Drevelegas et al. demonstrated that mean ADC value in 12 patients with liver CC was 1.34 ± 0.27 x 10^-3mm²/s and 1.11 ± 0.295 x 10^-3mm²/s in 51 patients with secondary liver malignancy.¹³ They only concluded that primary liver tumors have higher ADC values than secondary ones. The result of this study supports our outcomes.

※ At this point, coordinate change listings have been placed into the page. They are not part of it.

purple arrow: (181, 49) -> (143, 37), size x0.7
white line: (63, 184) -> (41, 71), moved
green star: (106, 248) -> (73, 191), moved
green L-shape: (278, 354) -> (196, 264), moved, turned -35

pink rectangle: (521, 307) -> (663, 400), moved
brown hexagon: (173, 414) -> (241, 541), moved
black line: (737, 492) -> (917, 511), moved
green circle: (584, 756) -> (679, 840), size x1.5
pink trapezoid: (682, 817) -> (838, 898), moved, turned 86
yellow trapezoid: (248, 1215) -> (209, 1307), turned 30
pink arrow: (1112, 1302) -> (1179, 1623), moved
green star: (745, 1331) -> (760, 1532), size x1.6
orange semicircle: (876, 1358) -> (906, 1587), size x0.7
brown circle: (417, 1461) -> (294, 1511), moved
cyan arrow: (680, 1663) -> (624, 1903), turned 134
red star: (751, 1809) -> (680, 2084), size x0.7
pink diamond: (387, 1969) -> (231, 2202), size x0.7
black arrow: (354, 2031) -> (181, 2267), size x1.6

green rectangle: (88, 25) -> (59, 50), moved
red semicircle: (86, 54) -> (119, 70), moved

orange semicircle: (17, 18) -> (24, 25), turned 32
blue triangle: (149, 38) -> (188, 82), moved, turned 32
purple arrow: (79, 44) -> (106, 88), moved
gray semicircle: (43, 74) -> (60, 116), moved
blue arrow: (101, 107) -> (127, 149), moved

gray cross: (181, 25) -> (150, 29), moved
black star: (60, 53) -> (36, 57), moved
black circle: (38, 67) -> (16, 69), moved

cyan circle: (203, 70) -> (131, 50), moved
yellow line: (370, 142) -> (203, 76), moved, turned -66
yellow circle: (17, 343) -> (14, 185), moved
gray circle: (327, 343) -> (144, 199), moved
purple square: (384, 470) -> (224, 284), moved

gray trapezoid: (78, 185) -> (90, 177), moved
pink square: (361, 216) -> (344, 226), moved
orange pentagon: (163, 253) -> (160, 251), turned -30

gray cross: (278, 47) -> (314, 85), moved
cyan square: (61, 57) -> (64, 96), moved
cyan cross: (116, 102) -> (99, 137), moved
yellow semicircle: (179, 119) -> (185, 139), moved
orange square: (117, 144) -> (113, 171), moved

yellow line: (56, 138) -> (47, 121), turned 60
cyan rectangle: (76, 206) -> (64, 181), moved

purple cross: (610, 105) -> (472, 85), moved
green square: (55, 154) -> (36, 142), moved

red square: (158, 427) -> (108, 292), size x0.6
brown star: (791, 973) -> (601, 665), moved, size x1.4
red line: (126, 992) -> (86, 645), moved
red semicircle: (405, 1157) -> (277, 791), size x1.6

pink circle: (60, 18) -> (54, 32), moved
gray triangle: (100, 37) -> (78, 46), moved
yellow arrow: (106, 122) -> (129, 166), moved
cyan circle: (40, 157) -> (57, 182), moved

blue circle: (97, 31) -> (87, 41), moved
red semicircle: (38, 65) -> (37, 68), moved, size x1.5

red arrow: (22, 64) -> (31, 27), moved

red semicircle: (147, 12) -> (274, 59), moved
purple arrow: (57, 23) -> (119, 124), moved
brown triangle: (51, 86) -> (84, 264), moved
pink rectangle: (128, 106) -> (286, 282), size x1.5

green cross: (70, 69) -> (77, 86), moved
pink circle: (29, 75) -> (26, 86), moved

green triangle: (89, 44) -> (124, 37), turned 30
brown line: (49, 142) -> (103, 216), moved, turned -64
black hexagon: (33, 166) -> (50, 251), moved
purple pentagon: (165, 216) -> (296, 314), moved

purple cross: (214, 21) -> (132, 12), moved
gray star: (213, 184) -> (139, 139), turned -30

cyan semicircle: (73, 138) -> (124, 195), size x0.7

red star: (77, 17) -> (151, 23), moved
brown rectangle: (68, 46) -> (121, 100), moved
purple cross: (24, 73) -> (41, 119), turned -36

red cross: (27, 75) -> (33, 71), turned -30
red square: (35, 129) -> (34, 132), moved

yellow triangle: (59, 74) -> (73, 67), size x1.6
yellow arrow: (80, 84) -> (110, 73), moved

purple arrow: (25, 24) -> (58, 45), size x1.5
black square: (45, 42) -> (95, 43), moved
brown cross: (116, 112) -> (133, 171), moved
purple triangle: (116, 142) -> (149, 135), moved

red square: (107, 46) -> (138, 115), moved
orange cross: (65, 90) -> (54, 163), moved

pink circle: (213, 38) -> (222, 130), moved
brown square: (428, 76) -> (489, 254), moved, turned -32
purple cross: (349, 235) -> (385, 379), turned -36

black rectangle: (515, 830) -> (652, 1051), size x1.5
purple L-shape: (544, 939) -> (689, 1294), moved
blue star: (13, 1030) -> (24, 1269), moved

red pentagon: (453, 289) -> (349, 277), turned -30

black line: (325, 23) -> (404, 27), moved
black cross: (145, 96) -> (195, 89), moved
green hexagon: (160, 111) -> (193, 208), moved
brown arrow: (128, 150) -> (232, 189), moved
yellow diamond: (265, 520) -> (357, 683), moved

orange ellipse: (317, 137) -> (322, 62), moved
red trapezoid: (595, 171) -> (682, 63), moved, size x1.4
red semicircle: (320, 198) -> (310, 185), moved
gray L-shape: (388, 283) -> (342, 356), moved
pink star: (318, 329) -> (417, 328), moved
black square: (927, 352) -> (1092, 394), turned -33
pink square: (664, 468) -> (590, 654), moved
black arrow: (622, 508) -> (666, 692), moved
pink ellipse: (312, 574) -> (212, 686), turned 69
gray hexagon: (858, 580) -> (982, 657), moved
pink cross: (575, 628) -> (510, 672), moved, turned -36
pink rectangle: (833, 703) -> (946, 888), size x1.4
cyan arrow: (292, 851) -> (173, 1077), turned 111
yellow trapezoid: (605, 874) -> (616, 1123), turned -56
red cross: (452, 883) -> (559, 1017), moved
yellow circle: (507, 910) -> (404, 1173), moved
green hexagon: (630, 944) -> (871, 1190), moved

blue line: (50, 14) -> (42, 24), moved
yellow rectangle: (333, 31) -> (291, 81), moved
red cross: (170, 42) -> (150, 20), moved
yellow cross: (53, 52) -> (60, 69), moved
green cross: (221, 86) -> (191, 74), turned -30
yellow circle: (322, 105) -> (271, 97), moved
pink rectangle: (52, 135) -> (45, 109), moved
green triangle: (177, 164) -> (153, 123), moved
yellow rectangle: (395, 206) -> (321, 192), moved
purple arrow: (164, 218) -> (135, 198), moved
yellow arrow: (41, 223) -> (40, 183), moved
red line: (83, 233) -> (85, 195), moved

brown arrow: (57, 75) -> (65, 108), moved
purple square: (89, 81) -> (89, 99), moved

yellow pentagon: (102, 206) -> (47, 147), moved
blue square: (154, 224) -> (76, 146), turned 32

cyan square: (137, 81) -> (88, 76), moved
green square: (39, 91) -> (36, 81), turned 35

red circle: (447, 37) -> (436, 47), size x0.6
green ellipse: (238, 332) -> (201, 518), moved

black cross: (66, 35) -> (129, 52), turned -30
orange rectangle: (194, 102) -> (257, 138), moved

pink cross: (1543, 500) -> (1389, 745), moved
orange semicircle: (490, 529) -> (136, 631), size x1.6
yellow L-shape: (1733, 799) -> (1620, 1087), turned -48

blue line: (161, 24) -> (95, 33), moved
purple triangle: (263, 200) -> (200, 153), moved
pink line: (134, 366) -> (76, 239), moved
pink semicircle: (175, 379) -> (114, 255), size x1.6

Namimoto et al. found the mean ADC value of 1.51 ± 0.47 x 10^-3mm²/s in IHCC and 1.23 ± 0.32 x 10^-3mm²/s in metastatic liver lesions. These results are in accordance with the results in our study.⁶

Lee et al. in their study on 91 patients, stated good prognosis and survival of IHCCs when areas with diffusion restriction are dominant.¹⁴ But they do not provide ADC values of masses in their study. Yamada et al. notified that low ADC value is associated with poor differentiation and prognosis which has rich fibrotic stroma. The researchers, who divided the patients into two groups as high or low ADC, showed that the prognosis was poor in the tumors with decreased ADC. This result conflicts with the results of previous studies by Lee et al.¹⁵

In our study, we did not make prognostic grouping of our IHCC patients. In our study, we found significantly higher ADC values in IHCC patients compared to GIS adenocarcinoma liver metastases. We distinguished these tumors with a cut off ADC_mean value of 1178 x 10–6 mm²/s and 90.57% sensitivity. We speculated that the rich desmoplastic stroma of IHCC is effective in revealing the ADC difference in the differentiation from liver metastases of GIS.

In a recent study, Kovac et al. investigated the contribution of ADC values in the differentiation between solitary hypovascular liver metastases and IHCC.¹⁶ They reported lower ADC values in the peripheral enhancing areas and higher in the central parts in IHCC compared to solitary hypovascular metastases. Authors explained that high ADC values in the central part of IHCC are related to rich fibrous tissue.¹⁶ In our study, ADC values were obtained from enhancing solid area and we found higher ADC values compared to GIS metastases. High ADC values in IHCC could be attributed to desmoplastic stromal changes and decreased cellularity within the tumor.

We thought that the reproducibility of ADC measurement may be limited or needs more effort in clinical practice, but it provides significant diagnostic clues in differential diagnosis of such liver malignancies.

There were several limitations in the current study. First this is a retrospective study and has relatively small sample size, especially for the IHCC group because of the rarity of these tumors. Second, the fibrous intensity and differentiation levels of tumors was not assessed by histopathologically. Furthermore, the manual placement of ROI, as a known limitation in all ROI-based studies, may have led to biased results. In addition, the histopathological confirmation of liver metastases was made from primary tumor localization. But this situation was ignored because of low probability of synchronous IHCC and GIS metastases.

As far as we know, this is the first study that particularly demonstrates the utility of ADC values in differentiation of IHCC from GIS adenocarcinoma liver metastases. Our study results suggest that ADC values have a potential role for differentiation between IHCC and GIS liver metastases which may be valuable for patient management. Further larger-scale studies are needed to establish the relationship between IHCC and different tumor origins in terms of ADC values.